>> START Data listing

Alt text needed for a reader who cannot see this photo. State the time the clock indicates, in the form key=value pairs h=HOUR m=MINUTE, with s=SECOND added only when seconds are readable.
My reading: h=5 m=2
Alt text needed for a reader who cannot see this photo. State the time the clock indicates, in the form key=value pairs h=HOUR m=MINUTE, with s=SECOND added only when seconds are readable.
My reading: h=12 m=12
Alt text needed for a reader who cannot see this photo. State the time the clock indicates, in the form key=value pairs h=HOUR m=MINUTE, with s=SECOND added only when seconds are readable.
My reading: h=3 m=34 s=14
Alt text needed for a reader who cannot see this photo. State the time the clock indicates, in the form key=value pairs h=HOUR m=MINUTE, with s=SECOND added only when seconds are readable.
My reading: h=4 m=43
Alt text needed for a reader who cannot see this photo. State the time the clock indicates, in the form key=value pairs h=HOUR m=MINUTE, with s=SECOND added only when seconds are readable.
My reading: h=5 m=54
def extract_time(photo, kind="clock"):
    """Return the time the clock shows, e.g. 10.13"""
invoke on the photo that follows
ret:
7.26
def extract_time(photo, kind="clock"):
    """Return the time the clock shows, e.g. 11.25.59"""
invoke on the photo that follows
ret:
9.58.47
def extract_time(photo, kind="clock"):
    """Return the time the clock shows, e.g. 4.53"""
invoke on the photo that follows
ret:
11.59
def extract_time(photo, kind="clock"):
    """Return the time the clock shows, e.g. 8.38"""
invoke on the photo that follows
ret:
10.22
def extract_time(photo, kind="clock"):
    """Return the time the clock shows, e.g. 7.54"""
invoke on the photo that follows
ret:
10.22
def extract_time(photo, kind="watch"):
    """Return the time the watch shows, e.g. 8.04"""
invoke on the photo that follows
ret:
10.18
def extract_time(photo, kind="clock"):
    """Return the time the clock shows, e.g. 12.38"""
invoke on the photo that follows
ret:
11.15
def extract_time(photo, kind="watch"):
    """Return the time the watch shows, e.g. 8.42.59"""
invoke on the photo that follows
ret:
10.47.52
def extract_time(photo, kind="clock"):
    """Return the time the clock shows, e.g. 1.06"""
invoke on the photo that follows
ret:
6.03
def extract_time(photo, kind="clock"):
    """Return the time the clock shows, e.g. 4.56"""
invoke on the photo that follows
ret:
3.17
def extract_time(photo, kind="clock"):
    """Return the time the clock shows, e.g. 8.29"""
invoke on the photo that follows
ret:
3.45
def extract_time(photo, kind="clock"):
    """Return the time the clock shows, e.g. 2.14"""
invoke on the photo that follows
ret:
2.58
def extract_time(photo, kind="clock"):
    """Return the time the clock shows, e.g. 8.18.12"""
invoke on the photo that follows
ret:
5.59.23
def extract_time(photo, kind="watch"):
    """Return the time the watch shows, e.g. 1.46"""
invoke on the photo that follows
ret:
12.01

>> END Data listing

Task description: Pick out each line of the listing above that contains the string "reading", treating uppercase and lowercase letters as different.

Exercise result:
My reading: h=5 m=2
My reading: h=12 m=12
My reading: h=3 m=34 s=14
My reading: h=4 m=43
My reading: h=5 m=54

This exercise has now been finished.